HSBC Finance Corp., the U.S. home-lending unit for Europe's biggest bank, goes to trial this week on claims that a corporate predecessor hid predatory lending from shareholders, Bloomberg News' Andrew Harris reports.

Jury selection is set for today in federal court in Chicago, a city where a record 19,943 home foreclosures were filed last year. Plaintiffs claim the suit may be worth $1 billion.

"It's a real gamble" for the company to go to trial rather than settle out of court, said Robert Zito, a securities attorney at New York's Carter Ledyard & Milburn LLP who isn't involved in the case. "It's a difficult case to try in this financial climate."

Almost twice as many Chicago homes were foreclosed on last year as in 2006, the National Training and Information Center said March 23 in a report. The Chicago-based advocacy group aims to reform mortgage lending.

HSBC Holdings Plc, parent company of the Prospect Heights, Illinois-based lender, said March 2 it's abandoning U.S. subprime lending. Diane Bergan, a spokeswoman for London-based HSBC's North American operations, declined to comment on the stockholders' allegations.

The billion-dollar price tag was put on the case in a March 2 e-mail message by Dan Newman, a spokesman for the lead plaintiffs' law firm in the case, Coughlin Stoia Geller Rudman & Robbins LLP in San Diego. Michael Dowd, the firm's attorney leading the case, declined to comment for this story.

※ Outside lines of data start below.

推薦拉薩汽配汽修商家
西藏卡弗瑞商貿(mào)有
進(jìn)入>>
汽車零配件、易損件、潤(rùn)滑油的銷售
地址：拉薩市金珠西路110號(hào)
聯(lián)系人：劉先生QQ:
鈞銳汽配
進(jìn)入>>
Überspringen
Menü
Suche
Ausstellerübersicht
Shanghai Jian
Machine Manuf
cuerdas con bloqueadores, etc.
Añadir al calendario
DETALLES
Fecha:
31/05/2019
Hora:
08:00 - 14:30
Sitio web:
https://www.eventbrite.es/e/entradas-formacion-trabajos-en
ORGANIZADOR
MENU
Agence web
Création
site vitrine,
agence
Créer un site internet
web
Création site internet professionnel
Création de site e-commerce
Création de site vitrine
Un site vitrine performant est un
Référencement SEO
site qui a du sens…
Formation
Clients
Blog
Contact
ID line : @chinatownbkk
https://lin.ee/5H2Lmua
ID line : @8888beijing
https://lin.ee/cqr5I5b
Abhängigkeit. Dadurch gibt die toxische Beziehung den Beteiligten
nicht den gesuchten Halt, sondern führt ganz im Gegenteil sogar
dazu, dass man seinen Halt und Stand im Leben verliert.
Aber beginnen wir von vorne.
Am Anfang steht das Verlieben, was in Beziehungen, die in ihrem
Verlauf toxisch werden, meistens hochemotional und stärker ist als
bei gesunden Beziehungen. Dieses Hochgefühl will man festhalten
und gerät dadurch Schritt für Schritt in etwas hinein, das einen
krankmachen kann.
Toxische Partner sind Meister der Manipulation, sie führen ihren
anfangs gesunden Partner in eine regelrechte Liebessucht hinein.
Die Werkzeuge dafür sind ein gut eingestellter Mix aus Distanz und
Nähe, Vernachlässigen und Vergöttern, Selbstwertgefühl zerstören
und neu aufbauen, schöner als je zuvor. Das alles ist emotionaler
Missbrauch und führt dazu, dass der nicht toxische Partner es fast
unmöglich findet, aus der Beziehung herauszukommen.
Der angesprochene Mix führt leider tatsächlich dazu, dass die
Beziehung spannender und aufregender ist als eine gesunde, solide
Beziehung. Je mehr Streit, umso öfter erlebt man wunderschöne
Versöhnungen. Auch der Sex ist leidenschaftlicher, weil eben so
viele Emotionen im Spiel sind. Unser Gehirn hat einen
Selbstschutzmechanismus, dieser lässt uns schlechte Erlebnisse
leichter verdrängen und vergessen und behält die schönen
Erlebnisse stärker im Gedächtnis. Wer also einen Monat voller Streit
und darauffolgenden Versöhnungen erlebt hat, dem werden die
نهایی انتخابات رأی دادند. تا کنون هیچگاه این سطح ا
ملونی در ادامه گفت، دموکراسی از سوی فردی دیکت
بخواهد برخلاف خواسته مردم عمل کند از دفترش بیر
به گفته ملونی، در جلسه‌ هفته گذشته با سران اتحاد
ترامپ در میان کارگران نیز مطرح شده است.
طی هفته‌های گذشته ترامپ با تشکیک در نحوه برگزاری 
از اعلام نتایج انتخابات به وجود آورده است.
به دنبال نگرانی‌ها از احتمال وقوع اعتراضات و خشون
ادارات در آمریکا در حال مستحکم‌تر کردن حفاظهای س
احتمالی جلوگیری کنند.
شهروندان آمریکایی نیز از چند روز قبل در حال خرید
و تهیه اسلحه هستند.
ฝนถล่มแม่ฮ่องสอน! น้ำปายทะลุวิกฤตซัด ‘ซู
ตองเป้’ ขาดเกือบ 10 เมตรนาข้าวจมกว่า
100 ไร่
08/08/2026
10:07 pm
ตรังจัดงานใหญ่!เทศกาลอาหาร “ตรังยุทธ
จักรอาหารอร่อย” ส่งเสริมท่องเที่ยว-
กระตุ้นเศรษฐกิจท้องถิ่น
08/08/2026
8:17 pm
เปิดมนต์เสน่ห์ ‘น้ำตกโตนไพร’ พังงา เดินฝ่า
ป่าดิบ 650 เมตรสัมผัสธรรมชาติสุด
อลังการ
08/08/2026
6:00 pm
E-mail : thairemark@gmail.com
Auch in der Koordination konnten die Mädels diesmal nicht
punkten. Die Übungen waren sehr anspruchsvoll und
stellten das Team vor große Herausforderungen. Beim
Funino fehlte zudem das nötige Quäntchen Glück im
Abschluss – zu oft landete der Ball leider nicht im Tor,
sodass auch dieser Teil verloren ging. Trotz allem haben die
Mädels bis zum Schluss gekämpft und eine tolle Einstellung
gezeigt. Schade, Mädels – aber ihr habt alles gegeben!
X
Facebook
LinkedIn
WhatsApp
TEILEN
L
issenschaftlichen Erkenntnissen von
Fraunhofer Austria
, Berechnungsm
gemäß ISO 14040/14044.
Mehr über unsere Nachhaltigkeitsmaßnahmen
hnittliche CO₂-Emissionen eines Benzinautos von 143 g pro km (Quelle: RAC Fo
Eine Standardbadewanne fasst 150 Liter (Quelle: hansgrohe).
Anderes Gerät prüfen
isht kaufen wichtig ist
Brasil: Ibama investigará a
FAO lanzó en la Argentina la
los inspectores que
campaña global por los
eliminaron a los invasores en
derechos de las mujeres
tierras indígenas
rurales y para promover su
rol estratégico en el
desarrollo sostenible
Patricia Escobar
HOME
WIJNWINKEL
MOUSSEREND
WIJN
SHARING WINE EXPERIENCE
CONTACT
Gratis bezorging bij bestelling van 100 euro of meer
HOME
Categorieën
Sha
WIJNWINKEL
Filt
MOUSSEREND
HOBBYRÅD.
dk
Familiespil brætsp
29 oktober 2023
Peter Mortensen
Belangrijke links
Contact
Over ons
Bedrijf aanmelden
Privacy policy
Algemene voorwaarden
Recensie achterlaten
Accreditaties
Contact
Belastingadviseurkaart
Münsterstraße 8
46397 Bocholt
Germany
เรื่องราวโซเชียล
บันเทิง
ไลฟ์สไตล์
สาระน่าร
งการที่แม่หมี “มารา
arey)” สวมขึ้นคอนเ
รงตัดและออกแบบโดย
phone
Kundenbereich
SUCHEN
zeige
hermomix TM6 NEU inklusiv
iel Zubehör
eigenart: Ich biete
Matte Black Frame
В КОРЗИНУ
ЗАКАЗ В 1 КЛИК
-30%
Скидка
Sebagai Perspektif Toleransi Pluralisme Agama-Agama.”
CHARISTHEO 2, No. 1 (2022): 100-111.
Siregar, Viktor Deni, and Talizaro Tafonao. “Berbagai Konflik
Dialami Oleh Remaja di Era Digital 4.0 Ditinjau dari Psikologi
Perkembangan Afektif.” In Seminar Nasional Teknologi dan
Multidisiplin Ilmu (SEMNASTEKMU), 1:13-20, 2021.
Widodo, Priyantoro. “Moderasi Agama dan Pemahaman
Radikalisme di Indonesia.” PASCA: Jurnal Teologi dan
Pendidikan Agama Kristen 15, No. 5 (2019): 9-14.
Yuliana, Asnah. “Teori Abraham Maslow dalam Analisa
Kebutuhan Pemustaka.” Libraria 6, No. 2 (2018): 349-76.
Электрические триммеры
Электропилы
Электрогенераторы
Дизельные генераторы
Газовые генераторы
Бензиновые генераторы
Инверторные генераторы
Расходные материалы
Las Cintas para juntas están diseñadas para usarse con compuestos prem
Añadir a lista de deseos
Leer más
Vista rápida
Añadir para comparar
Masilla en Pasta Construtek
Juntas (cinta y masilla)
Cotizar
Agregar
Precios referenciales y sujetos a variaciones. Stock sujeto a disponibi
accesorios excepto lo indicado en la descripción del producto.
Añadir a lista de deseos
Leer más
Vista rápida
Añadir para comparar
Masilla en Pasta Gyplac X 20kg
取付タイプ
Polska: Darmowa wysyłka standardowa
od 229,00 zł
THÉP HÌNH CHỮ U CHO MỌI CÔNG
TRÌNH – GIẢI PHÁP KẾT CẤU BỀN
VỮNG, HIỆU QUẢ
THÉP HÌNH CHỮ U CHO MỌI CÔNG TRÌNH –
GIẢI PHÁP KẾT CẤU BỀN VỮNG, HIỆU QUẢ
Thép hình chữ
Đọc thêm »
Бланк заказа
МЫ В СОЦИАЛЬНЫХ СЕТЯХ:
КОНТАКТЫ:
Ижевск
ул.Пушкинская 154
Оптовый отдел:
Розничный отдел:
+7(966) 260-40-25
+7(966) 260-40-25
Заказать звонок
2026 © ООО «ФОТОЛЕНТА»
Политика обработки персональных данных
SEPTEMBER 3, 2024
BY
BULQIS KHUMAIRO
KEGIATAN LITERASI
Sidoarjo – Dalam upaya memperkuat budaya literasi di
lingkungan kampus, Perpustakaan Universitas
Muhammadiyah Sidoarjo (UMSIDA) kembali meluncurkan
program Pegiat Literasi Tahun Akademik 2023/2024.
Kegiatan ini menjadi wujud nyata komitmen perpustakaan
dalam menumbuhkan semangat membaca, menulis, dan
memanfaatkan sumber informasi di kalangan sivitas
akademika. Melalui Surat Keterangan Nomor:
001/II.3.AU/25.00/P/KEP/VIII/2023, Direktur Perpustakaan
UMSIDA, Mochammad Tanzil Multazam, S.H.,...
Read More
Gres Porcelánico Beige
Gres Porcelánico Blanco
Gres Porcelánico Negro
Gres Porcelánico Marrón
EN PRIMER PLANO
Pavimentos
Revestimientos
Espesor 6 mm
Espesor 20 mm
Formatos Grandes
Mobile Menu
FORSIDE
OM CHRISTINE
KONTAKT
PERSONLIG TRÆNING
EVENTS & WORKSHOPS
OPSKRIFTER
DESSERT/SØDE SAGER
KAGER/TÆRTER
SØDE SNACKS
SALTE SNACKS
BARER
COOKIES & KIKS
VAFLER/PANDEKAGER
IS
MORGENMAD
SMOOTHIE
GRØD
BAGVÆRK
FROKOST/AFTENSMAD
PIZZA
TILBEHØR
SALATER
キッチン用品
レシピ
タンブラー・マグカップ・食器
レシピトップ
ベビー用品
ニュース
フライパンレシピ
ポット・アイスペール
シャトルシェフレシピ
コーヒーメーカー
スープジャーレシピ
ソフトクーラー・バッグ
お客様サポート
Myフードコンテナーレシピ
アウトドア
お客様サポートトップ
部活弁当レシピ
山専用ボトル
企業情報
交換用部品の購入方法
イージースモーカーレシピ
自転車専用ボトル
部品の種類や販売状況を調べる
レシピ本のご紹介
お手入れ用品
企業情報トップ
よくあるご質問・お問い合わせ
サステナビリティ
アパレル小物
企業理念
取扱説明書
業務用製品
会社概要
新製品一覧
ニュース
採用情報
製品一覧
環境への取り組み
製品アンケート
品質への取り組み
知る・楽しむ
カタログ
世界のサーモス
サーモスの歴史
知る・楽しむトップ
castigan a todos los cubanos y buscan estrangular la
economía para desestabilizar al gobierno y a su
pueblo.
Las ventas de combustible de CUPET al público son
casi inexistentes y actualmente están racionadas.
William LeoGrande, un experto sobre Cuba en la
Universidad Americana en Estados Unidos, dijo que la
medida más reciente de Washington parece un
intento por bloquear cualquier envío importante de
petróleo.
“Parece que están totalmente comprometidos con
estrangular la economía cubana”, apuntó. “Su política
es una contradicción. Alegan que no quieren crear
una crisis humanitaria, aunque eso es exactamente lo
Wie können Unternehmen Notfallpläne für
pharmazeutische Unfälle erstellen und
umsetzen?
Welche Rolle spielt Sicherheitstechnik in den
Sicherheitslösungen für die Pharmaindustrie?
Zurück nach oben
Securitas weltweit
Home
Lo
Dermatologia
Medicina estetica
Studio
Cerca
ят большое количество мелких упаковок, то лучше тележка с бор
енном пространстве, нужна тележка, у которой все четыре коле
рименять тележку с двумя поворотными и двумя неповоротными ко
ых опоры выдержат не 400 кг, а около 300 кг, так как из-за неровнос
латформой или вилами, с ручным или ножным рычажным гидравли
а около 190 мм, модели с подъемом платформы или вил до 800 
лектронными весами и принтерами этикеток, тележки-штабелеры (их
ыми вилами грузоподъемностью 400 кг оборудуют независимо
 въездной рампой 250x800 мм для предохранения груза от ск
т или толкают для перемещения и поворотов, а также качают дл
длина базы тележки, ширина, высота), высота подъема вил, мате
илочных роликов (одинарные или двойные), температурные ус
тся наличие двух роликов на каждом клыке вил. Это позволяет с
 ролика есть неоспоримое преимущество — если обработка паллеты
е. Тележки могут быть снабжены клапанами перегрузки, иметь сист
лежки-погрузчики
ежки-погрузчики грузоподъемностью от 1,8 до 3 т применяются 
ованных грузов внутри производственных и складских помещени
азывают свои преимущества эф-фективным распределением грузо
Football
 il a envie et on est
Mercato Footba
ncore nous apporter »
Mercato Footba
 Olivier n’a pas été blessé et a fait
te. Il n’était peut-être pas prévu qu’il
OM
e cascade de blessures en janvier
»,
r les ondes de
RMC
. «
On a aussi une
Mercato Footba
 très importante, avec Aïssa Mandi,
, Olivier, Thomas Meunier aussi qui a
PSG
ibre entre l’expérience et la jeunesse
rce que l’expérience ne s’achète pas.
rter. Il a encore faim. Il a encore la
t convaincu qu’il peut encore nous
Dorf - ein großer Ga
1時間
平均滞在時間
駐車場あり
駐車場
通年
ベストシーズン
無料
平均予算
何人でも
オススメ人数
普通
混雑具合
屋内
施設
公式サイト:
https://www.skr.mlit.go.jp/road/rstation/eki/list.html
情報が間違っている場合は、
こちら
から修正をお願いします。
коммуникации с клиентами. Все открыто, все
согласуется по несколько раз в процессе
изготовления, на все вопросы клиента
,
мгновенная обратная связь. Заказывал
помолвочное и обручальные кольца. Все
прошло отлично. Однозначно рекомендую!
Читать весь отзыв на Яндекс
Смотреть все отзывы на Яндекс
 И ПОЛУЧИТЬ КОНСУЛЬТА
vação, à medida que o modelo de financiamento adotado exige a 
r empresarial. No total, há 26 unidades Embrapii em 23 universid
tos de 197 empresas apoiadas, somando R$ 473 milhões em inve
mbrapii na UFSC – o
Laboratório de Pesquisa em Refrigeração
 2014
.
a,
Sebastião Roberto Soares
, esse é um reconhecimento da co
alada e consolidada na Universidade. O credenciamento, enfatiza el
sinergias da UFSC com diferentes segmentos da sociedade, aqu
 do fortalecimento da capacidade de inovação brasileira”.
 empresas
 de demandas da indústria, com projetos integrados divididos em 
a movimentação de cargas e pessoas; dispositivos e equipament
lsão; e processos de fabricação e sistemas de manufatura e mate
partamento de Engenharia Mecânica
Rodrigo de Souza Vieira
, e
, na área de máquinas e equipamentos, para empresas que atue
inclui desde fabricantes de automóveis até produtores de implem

The shareholders' suit was filed in August 2002, seven months before HSBC Holdings acquired what was then known as Household International Inc. and its mortgage unit, Household Finance Corp., or HFC, for $15.5 billion.

The case is Lawrence E. Jaffe Pension Plan v. Household International Inc., 02-cv-05893, U.S. District Court, Northern District of Illinois (Chicago).